Del resto è stato lo stesso Miyazaki a paragonare questo suo ultimo lavoro – gli crediamo? – ad un vero e proprio testamento. Un testamento dedicato al nipote, in teoria, ma letto a voce così alta che è normale distrarsi un momento e immaginare che si stia rivolgendo a noi spettatori. L’intento, neanche a dirlo, è commovente, l’esecuzione spiazzante. L’età e la pausa – mancava da dieci anni, al cinema – non lo hanno arrugginito per niente, anzi. L’impressione è che più che per una sua di necessità – affettiva o spirituale che sia – questo “Il Ragazzo E L’Airone” serviva al cinema d’animazione esattamente come l'acqua in mezzo al deserto.

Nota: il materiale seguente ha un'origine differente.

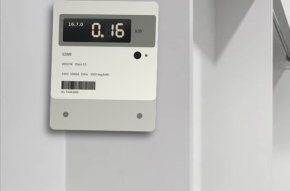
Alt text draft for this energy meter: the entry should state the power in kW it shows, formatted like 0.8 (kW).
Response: 0.16 (kW)
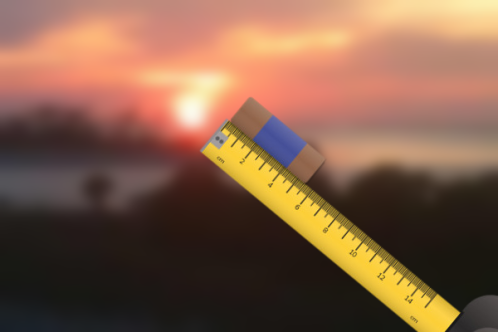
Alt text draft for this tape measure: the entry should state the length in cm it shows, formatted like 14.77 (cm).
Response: 5.5 (cm)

Il Ragazzo E L'Airone Miyazaki

Disseta gli occhi e la mente, il regista giapponese: con le sue immagini e le sue idee mirabolanti, sempre fuori dagli schemi. Costruisce un viaggio folle e strabordante di fantasia, destreggiandosi tra aironi con i denti, pellicani che si nutrono di (potenziali) esseri umani e pappagalli bastardissimi. Un concentrato di libertà e creatività, ma, contemporaneamente, anche una lezione di stile a tutti quei colleghi che, ultimamente, hanno deciso di legarsi le mani e di diventare schiavi di una cultura (di un movimento) che tende a castrare estro e meraviglia.
Mangia in testa a ognuno di loro, Miyazaki e nonostante i suoi 82 anni è lucido abbastanza da ricordare (ribadire e insegnare) quanto sia importante non perdere mai di vista la voglia di osare e sperimentare: mettendo potenza visiva, talento e bellezza al di sopra di qualsiasi scopo e priorità.
Specie se l’obiettivo, poi, è quello di voler nutrire un mondo ormai a un passo dall’autodistruzione.

Ci sono tanti strati, allora, dentro “Il Ragazzo E L’Airone”; tanti livelli che difficilmente, chi guarda, riuscirà a leggere e a decifrare in tempo reale, con una singola visione.
Però, è altrettanto vero che la sincerità, la poesia e la sensibilità del suo autore lavorano sottotraccia, consentendoci di entrare emotivamente in contatto con un’opera dal sapore dolce, tenero e rassicurante.
Come un abbraccio tra nonno e nipote.